■IT media:「世界一受けたい授業」が紹介した「SIMカードロック」でトラブル相次ぐ
<https://www.itmedia.co.jp/news/articles/2006/29/news092.html>
世界一受けたい授業は、比較的好きな番組でよく見るんですが、この回は見逃していました。しかし、まさか専門家を名乗る人が、今時、PINロックとは・・・本当に専門家?または、10年以上前の話ですよね?と言いたくなるレベルです。
ちなみに、私は10年以上前に海外向けの携帯電話(GSM)の開発に関わっていたので、SIMカードロック(以降、PINロック)については、基本知識として知っていました。
ただ、この機能は、第2、2.5世代の携帯電話(GSMなど)向けに考えられた機能です。その当時、携帯電話を買い替えると電話帳データの移行が大変でした。そのため、SIMカードに電話帳を50件登録可能にしました。
また、海外では、当時からSIMフリーは当たり前だったため、SIMを差し回すことはかなり一般的な使い方でした。そのセキュリティ対策としてPINロック機能がありました。
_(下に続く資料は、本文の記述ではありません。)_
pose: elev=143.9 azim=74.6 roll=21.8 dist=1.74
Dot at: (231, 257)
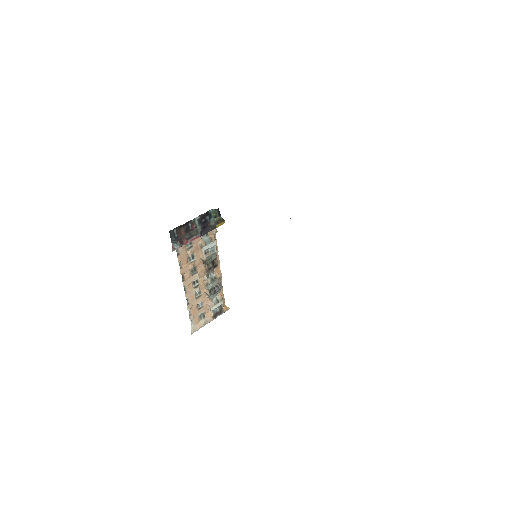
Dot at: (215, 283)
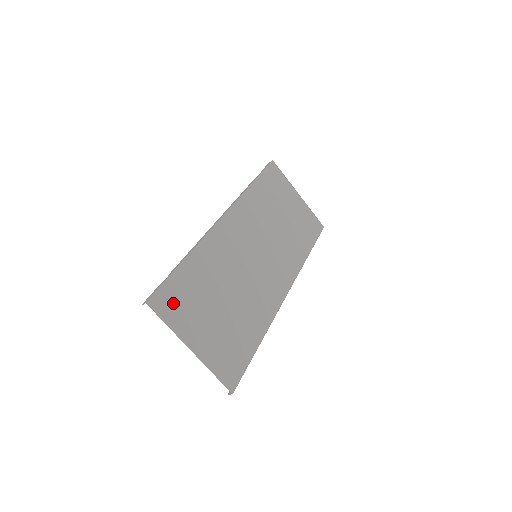
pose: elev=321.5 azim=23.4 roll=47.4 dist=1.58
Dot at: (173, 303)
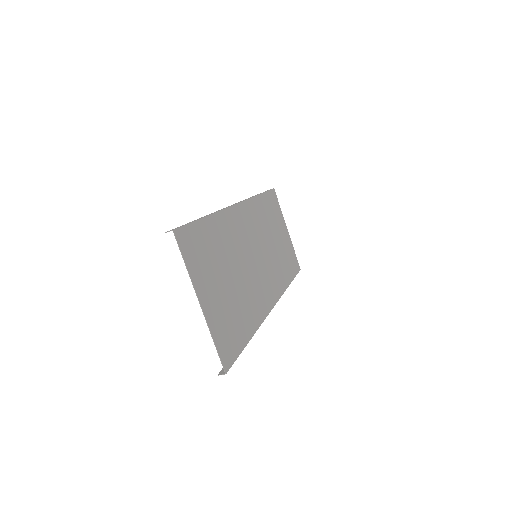
Dot at: (193, 248)
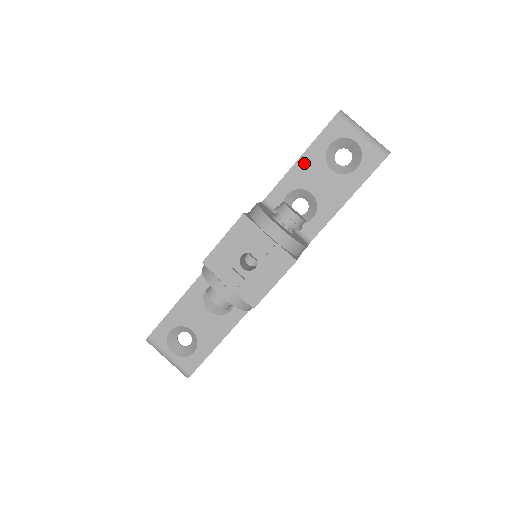
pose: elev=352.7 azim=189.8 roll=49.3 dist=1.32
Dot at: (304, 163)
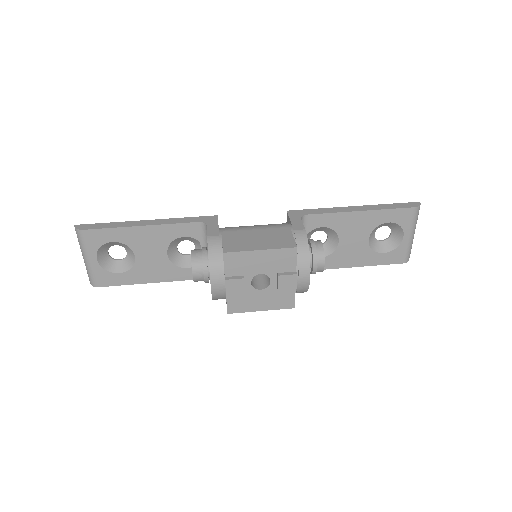
Dot at: (359, 217)
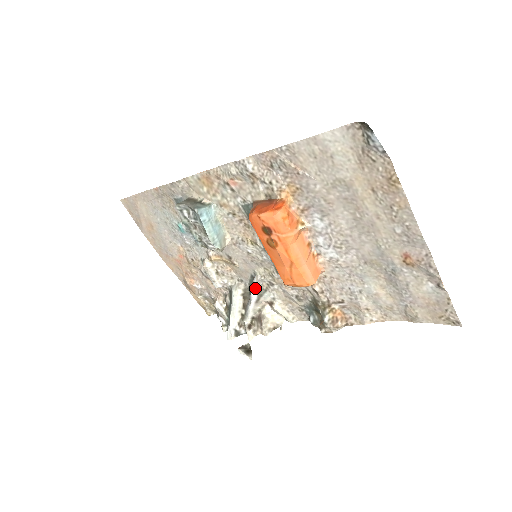
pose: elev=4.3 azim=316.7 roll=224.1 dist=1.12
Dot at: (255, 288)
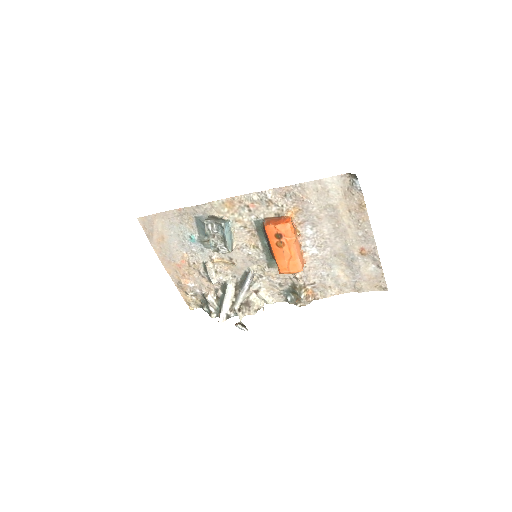
Dot at: (250, 280)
当時の使い方(特に海外)では、それなりの需要や重要性がありました。ただ、今の時代で考えるとはっきり言って不要な機能だと思います。SIMカードの標準規格があり、過去の遺産として残っているだけの機能です。
では、なぜ廃れてしまったのか?それは、現代で考えてみるとこの機能は、メリットのわりにデメリットが大きすぎる点にあります。
■メリット
- SIMを入れ替えてもすぐに電話が掛けられる。(ただしSIMに保存されている50件まで)
■デメリット
- 50件しか移行できない。
- 今ならクラウドを介して電話帳データのアップロード、ダウンロードが可能
- PINコードを3回間違えるとPINロックになる。PUKを正しく入力すれば、復旧可能。この状態ならキャリアショップ等で解除できると思います。
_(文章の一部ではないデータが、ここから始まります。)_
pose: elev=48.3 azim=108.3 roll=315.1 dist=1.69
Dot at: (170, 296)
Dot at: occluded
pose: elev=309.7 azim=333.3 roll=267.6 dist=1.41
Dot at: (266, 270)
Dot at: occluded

- PINロック状態で、PUKを10回間違えるとSIMロックとなる。復旧不可。SIMの交換必須!!
- そもそも論でいうと、電話を掛けなくなってきている。
上記のように、かなり怖い機能です。GSMの開発中も動作確認で海外SIMをよく使いましたが、取り扱いは要注意でした。PINロックの試験もあって、PUKで解除するんですが、間違えないようにかなり慎重にやった記憶があります。
確かに、上記機能が何なのかを解ったうえで、PINを使ったセキュリティロックを掛けるのは良いです。ただ専門家を名乗る人が、それをTVで安直に言ってしまうレベルの物でもありません。
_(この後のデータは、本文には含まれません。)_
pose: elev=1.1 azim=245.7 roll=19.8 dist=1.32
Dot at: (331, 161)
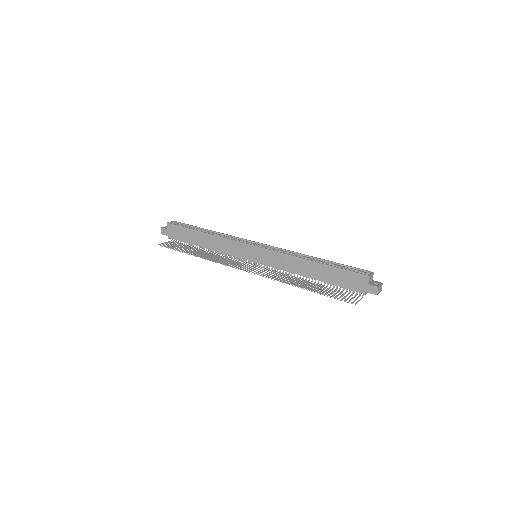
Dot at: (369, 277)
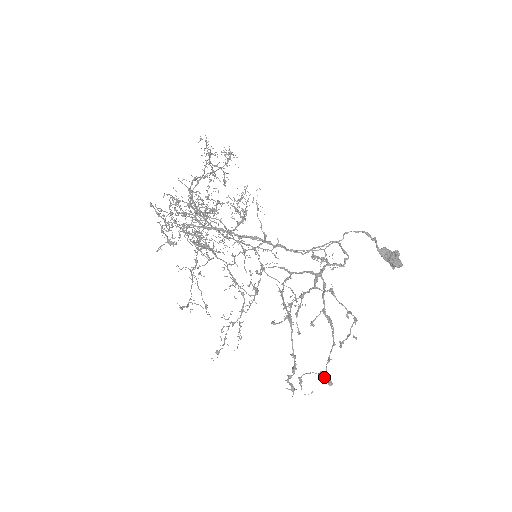
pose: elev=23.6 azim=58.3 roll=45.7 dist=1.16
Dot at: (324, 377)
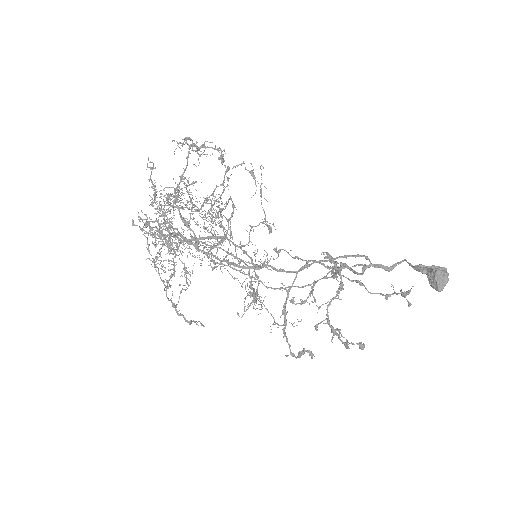
Dot at: (352, 344)
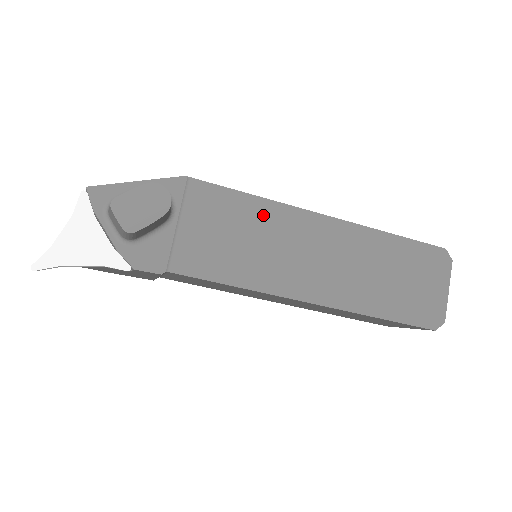
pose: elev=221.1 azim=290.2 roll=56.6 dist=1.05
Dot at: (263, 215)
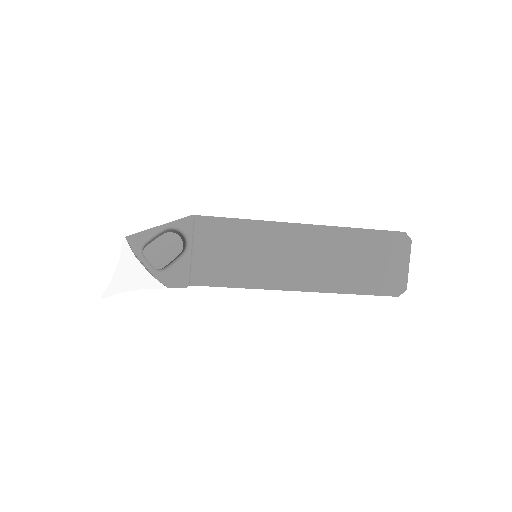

海外でGSMの時代に、日本は、所謂ガラケー時代だったため、独自の携帯電話文化でした。そのため、SIMの関しての知識が海外の人と比べると非常に少ないため、注意して発言してもらいたいものです。
私もGSMの開発に関わっていなければ、PINロック機能なんて知らなかったと思います。専門家を名乗るなら、こんな機能でセキュリティが増しますよ!だけでなく、TVで紹介する=基礎知識のない人も見ている事を意識して発言して欲しいものです。
それなりに知っている事だったので、少し長めに書きましたが、TVの影響力ってまだまだ大きいんだなと思った出来事でした。